Beijing, May 16 (dpa/GNA) - European companies operating in China, are suffering badly from the restrictions imposed by China's strict zero-Covid policy, the chairman of the EU Chamber of Commerce in China, Joerg Wuttke, said on Monday.
"The uncertainty makes everything very difficult," he said. "What will happen next? When will the next lockdown be implemented?"
Chamber representatives reported that freight transport between cities is difficult, and businesses have had to suspend or reduce production, all of which adds up to severe supply chain disruption.
Many of China's metropolitan areas are affected by restrictions due to Covid outbreaks, some of which are minor in scale. Shanghai, the country's economic and financial centre, has been under a lockdown involving strict curfews for millions of people for six weeks.
Wuttke said that the authorities had been forced to impose draconian measures because China was still "a long way from achieving herd immunity."
"Instead of accelerating the vaccination of the elderly, they have actually slowed down," he said.
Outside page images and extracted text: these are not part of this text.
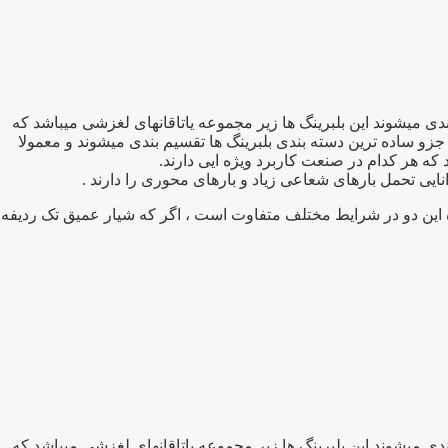
برد ترین بلبرینگهای صنعتی تقسیم بندی میشوند این بلبرینگ ها زیر مجموعه یاتاقانهای لغزشی میباشد که
جزو ساده ترین دسته بندی بلبرینگ ها تقسیم بندی میشوند و معمولا
نایی تحمل بارهای شعاعی زیاد و بارهای محوری را دارند .
ه این دو در شرایط مختلف متفاوت است ، اگر که شیار عمیق تک ردیفه
برد ترین بلبرینگهای صنعتی تقسیم بندی میشوند این بلبرینگ ها زیر مجموعه یاتاقانهای لغزشی میباشد که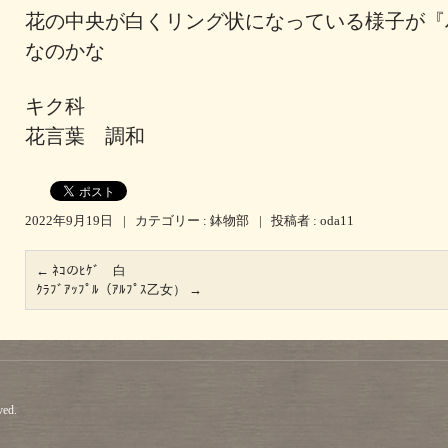
花の中央が白くリング状になっている様子が『
なのかな
キク科
花言葉 調和
2022年9月19日
|
カテゴリー :
鉢物部
|
投稿者 : oda11
←
ﾈｺのﾋｹﾞ 白
ｸﾗﾌﾞｱｯﾌﾟﾙ（ｱﾙﾌﾟｽ乙女）
→
ved.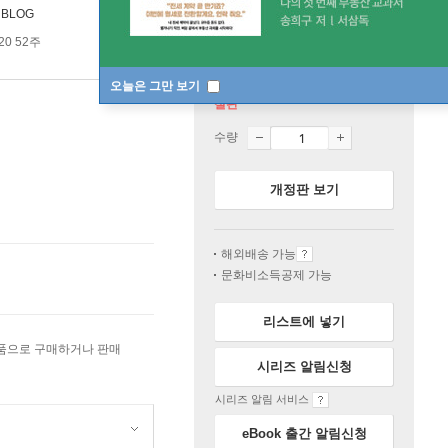
 BLOG
20 52주
오늘은 그만 보기
절판
수량
개정판 보기
해외배송 가능
문화비소득공제 가능
리스트에 넣기
상품으로 구매하거나 판매
시리즈 알림신청
시리즈 알림 서비스
eBook 출간 알림신청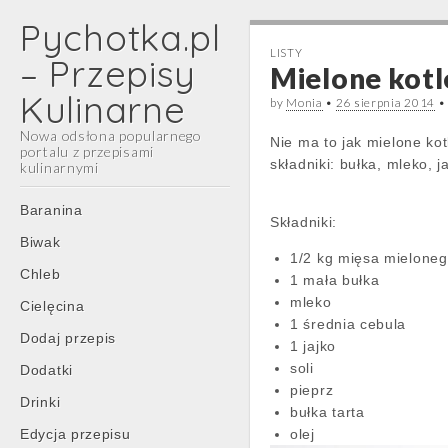
Pychotka.pl
LISTY
– Przepisy
Mielone kotle
Kulinarne
by
Monia
•
26 sierpnia 2014
Nowa odsłona popularnego
Nie ma to jak mielone kot
portalu z przepisami
składniki: bułka, mleko, 
kulinarnymi
Main
Skip
Baranina
Składniki:
menu
to
Biwak
content
1/2 kg mięsa mielone
Chleb
1 mała bułka
mleko
Cielęcina
1 średnia cebula
Dodaj przepis
1 jajko
soli
Dodatki
pieprz
Drinki
bułka tarta
Edycja przepisu
olej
More than 100 million people in China over the age of 60 have not yet been fully vaccinated.
The restrictions imposed as part of the zero-Covid strategy, are slowing down China's second-largest economy much more than expected, financial data released on Monday showed.
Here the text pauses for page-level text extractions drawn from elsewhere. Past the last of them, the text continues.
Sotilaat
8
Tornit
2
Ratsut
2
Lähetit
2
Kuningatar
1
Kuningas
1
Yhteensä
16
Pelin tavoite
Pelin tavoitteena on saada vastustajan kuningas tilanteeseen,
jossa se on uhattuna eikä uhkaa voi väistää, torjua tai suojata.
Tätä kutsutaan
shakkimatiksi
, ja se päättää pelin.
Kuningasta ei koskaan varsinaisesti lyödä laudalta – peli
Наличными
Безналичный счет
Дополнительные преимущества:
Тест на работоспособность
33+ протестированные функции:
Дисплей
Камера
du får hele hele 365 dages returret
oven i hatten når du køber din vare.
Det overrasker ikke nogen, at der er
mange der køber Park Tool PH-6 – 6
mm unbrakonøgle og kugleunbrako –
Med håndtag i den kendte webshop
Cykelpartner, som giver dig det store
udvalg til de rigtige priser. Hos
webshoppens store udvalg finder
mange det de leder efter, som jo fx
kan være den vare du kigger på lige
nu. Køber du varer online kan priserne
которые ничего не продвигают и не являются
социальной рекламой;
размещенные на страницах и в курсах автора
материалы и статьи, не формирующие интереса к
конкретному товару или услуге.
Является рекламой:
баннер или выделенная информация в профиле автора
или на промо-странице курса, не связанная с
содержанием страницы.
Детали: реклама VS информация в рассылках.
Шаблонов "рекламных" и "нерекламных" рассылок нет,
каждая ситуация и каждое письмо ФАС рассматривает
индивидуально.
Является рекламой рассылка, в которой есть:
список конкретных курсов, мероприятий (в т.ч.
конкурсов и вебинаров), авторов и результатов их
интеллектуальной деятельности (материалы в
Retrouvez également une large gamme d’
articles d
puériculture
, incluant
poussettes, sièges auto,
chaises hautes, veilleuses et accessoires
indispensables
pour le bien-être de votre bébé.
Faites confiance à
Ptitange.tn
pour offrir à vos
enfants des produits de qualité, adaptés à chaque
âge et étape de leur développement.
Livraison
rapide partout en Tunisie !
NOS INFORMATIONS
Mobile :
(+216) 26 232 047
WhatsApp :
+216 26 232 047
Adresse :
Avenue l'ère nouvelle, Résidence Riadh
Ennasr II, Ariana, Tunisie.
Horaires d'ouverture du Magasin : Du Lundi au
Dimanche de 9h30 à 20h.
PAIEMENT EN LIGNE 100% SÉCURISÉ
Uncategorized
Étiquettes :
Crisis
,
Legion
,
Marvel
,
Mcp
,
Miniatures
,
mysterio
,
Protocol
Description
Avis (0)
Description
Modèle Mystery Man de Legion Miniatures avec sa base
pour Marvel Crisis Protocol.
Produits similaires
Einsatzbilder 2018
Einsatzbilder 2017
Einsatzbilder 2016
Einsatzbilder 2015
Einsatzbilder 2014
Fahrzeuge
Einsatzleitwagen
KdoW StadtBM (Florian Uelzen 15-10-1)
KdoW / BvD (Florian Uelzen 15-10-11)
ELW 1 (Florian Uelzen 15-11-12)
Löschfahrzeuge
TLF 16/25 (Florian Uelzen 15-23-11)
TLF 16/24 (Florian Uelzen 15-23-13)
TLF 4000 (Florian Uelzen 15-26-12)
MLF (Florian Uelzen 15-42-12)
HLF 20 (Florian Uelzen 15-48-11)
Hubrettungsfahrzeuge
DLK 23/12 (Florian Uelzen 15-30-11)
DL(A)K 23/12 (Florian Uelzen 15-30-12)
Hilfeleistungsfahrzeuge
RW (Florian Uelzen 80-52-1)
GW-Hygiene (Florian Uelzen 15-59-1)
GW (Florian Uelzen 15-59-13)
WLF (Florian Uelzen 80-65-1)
Industrial production surprisingly fell 2.9% in April compared with the same month last year, according to China's statistics bureau. Retail sales also slumped more sharply than predicted by around 11.1%.
Despite the poor economic data, Fu Linghui, a spokesman for the statistics bureau, took an optimistic tone, saying that "the Covid outbreak in April had a big impact on the economy, but the consequences will be short-term."
The good long-term fundamentals of the Chinese economy remain unchanged, he said.
It is becoming increasingly uncertain whether the Chinese government's 2022 economic growth target of 5.5% can still be achieved. New economic setbacks resulting from Russia's war in Ukraine have complicated China's economic outlook.